Welcome all dreamers, fantasists, bibliophiles, and romantics. Join me Mondays and Fridays for speculation about other worlds, exploration of the human heart and soul in fiction and fact, sojourns in history and science, advice and tidbits in the realms of story, and thoughts on everything in between...

Wednesday, September 21, 2011

Literature versus Speculative Fiction: From Children’s to Adult Stories, Why All the Antagonism?

I straightened my sons’ messy bookshelves this evening and took a survey of their vast collection, curious how many books could be classified as speculative fiction or literature/contemporary/realism.

What the survey first revealed was that my sons are well on their way to becoming bibliophiles. Between them, they own well over 100 books, despite a combined age of less than 10.

For the purposes of this discussion, I did not count books of nonfiction like the three separate volumes we own on dinosaur species. Nor did I count any book that clearly was for the primary purpose of learning such basics as numbers, letters, colors, animal names, and so forth. I also excluded early readers.

Anything that had talking animals or inanimate objects, took place in outer space, or had such things as could obviously never happen, like a big red dog the size of a house or dinosaurs coming to life (Can you tell my sons love dinosaurs?), I placed in the speculative fiction category. Everything else, including the volumes that I had trouble deciding on, went into the literature/contemporary/realism category.

Literature/contemporary/realism totaled 24 books. Speculative fiction hit a whopping 77.

Perhaps you could argue biases such as the fact that I enjoy speculative fiction more than realism and so would naturally purchase more of that type for my sons. This is true, except that the vast majority of my sons’ books were gifts from other people. So, to avoid the bias as much as possible, let’s knock off 10 books from the speculative fiction list as an approximate of those I’ve purchased directly for my boys. That’s still 24 to 67, a notable disparity. Let’s even be really heavy handed and knock off 20 books. That’s 24 to 57. Speculative fiction is still more than double the number of literature/contemporary/realism.

Thinking of the television shows my sons watch, a similar separation exists. Let’s take PBS as an example. Of the 20 shows aired on PBS Kids, only 3 have no obvious speculative element. So, clearly, this vast difference goes beyond my sons’ bookshelves.
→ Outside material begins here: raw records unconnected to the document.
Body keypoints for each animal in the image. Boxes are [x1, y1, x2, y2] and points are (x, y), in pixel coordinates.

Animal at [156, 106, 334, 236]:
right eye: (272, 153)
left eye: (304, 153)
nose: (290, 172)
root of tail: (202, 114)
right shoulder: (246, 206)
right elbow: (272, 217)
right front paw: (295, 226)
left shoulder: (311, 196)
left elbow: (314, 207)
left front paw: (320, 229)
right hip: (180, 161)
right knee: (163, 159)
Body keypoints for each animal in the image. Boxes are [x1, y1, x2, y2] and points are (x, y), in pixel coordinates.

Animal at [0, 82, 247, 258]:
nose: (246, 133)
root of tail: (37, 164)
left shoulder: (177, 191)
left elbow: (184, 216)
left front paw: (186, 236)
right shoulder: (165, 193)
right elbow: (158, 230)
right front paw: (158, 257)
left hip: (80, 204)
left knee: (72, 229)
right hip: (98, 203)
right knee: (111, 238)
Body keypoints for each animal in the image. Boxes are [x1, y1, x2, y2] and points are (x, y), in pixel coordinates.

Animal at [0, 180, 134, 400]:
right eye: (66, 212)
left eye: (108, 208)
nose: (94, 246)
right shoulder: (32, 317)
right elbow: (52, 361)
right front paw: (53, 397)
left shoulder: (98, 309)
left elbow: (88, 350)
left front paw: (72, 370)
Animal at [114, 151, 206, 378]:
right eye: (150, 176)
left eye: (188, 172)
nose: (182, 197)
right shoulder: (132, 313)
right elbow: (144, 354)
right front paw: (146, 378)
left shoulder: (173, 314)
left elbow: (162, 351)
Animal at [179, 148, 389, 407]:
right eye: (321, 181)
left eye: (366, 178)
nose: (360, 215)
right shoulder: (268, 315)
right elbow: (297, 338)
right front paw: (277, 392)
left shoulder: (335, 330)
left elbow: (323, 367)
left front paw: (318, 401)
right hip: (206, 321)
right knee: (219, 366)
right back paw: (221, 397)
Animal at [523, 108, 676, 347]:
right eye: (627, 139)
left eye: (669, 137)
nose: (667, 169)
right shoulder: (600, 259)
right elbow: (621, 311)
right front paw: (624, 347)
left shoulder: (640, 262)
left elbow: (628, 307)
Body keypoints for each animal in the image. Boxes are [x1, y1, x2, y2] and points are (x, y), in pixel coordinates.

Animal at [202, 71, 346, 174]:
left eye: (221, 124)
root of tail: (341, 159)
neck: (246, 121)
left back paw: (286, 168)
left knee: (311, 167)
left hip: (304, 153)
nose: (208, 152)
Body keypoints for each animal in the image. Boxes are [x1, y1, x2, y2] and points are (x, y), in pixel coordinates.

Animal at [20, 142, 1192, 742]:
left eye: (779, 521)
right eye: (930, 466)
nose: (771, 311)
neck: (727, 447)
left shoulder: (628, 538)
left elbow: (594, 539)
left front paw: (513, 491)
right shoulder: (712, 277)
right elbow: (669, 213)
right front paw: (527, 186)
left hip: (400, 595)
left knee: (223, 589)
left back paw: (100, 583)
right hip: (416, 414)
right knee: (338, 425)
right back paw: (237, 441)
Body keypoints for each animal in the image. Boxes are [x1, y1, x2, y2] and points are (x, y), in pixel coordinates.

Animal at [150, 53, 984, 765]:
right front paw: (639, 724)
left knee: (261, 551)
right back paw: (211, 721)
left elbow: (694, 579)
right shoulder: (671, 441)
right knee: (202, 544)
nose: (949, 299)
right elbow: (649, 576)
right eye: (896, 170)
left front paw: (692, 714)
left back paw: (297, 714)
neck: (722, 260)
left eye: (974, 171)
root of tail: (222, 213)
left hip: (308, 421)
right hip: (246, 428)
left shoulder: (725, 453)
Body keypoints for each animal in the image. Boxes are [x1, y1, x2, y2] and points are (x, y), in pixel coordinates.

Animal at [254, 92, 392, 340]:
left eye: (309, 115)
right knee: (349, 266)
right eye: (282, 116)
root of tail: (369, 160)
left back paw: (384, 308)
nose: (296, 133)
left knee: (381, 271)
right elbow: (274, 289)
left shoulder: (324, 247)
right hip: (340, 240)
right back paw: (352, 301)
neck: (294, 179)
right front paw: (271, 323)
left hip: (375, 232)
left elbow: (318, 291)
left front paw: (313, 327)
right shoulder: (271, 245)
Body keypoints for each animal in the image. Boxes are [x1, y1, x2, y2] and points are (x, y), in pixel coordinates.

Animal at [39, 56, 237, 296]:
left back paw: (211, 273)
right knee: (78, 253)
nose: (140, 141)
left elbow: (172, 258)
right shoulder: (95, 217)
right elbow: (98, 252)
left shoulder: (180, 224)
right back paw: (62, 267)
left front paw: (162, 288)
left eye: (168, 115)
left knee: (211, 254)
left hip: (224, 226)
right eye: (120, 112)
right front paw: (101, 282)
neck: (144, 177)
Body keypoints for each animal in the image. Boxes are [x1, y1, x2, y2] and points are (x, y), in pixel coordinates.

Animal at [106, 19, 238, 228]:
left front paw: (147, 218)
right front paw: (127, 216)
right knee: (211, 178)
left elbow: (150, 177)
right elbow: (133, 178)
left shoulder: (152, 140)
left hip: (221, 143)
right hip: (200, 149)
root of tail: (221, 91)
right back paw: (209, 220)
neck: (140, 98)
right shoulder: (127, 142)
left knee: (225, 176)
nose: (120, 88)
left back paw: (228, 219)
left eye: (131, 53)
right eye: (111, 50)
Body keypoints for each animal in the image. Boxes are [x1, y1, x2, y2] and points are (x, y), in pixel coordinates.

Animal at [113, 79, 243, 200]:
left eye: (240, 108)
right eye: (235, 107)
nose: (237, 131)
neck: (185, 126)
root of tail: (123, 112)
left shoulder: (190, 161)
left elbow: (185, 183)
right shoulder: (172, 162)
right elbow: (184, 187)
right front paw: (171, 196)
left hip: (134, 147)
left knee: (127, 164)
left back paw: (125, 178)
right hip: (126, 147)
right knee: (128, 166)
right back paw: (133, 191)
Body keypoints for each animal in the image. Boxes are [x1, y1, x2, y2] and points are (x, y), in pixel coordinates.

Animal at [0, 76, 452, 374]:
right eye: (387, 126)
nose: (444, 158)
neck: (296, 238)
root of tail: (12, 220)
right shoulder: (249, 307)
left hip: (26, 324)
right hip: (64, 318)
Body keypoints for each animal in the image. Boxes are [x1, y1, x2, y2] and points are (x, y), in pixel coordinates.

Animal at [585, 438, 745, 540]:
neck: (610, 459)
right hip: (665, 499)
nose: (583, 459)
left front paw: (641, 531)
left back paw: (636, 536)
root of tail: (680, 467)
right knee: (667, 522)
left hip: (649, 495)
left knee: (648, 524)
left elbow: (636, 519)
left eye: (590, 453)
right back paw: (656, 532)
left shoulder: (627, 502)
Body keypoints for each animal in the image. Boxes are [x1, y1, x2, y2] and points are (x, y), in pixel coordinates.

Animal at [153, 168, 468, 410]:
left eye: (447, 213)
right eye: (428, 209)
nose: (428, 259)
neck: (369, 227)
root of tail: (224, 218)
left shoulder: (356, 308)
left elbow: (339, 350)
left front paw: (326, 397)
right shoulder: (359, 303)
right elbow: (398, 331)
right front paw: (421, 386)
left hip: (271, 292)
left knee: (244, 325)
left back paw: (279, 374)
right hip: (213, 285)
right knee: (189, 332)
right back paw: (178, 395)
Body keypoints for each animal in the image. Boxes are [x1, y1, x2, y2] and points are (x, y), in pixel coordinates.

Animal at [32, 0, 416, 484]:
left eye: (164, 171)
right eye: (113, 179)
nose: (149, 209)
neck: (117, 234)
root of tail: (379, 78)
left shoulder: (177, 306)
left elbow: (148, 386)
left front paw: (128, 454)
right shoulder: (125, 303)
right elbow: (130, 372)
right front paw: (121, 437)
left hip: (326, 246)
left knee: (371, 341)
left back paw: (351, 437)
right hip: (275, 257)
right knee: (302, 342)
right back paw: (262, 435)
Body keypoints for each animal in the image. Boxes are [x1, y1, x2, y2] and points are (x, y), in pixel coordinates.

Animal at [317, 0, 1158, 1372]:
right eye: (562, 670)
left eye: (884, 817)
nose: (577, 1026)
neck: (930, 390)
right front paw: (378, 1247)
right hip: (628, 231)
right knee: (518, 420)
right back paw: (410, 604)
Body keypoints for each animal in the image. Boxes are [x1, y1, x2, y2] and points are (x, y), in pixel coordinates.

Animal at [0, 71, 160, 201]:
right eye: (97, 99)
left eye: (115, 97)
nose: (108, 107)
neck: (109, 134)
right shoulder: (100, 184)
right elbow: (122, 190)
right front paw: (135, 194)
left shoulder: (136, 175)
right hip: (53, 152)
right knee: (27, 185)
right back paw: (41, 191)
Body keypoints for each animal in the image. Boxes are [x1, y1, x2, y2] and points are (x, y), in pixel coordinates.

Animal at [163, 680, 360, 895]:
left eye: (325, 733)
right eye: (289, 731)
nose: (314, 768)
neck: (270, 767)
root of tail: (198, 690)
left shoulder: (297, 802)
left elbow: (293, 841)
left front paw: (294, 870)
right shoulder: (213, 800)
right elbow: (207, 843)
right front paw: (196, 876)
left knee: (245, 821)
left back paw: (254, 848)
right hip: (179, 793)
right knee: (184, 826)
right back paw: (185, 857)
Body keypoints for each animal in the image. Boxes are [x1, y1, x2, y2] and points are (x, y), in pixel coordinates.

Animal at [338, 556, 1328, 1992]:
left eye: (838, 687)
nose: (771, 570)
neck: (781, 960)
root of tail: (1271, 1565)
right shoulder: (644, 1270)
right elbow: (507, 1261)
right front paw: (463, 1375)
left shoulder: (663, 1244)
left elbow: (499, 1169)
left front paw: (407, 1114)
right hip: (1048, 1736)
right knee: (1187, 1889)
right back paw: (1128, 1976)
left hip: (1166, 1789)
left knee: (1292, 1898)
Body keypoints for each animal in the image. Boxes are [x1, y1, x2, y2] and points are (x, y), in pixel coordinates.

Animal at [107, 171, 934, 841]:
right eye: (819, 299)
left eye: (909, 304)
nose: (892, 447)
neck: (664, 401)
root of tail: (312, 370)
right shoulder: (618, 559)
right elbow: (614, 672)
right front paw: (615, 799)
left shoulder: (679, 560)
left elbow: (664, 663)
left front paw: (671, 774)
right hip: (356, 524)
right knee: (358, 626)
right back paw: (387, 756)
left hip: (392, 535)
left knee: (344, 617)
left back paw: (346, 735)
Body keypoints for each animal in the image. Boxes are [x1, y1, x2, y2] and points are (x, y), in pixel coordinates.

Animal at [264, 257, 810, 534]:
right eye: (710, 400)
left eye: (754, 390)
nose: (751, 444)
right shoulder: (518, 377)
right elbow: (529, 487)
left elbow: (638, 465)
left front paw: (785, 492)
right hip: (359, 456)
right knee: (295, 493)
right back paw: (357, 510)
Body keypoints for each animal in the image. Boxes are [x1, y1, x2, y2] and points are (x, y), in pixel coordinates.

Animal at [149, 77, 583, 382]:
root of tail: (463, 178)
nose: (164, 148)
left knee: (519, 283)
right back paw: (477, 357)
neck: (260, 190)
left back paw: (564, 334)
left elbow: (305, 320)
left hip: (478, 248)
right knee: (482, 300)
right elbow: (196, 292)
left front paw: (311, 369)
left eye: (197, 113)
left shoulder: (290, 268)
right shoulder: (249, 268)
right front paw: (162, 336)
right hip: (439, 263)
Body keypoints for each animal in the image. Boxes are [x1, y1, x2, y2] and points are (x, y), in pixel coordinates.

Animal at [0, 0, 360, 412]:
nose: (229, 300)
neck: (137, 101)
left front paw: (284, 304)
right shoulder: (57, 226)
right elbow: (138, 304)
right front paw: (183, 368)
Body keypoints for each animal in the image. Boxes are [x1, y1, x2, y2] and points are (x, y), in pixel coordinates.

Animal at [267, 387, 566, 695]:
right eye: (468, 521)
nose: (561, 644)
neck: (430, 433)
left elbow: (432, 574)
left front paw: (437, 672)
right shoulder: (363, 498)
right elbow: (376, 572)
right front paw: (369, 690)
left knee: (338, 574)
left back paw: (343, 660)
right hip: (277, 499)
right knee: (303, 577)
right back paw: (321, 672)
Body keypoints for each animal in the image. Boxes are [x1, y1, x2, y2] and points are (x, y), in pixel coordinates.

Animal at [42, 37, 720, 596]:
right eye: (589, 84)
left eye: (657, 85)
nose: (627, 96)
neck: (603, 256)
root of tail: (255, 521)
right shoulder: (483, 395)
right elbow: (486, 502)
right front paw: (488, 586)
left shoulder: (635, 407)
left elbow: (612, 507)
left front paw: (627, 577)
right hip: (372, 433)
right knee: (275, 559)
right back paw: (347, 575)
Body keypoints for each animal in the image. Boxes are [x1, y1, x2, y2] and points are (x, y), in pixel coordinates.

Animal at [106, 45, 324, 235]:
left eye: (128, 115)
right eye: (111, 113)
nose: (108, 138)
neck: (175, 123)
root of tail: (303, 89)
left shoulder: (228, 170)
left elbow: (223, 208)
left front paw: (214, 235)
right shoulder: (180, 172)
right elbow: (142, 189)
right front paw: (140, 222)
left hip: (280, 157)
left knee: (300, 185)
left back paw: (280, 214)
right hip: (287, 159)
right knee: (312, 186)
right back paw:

But why does this huge disparity exist?

We start our children off reading stories of the impossible, the fantastic, and the bizarre. Then slowly over their educational years, we transfer them to pure literature and realism with a little Poe, Midsummer Night’s Dream, or Malory thrown in for good measure. Some even go as far as to condemn anything fantastic in fiction as base or somehow lesser, as genre.

Why do we do this to our children and ourselves? Is it that, by shifting further and further away from speculative elements, we symbolically separate ourselves from childhood? Does literature and realism somehow equate with being grown up and sophisticated, mature? If so, I know a great number of adults who should still trot around with backpacks depicting Big Bird and hate naps, myself included.

Is it that some have come to the realization that no matter the story components, maturity is separate and that they can appreciate any range? But if the case, why do many speculative fiction fans figuratively growl at any literary works on due principle?

Or is this phenomenon our usual human tendency to separate ourselves into us and them? Does our preferred style of storytelling indicate some psychological difference or alternate way of learning about and expressing human experience? Is it symbolic of our contentment with life or how much we embrace our present reality?

Personally, I think the answer is complex and could do with some psychological and anthropological studies. (If anyone knows of any, please post them in the comments section. I’d love to read them.) I believe that a person’s preference for the fantastic or realistic reflects little upon their maturity or mental stability. I’m more inclined to the belief that it simply represents slightly different ways of viewing life and differing aspects of storytelling that appeal to different individuals, much like flavors of ice cream. My brother loves strawberry. I can’t stand it, but I adore rocky road.

What do you think? Is it wrong to subject/permit our kids to so much fantasy? Is it wrong to later condemn through choice of reading lists said fantasy? What makes the difference between a person who prefers genre fiction and the one who only enjoys literary, contemporary, or realism?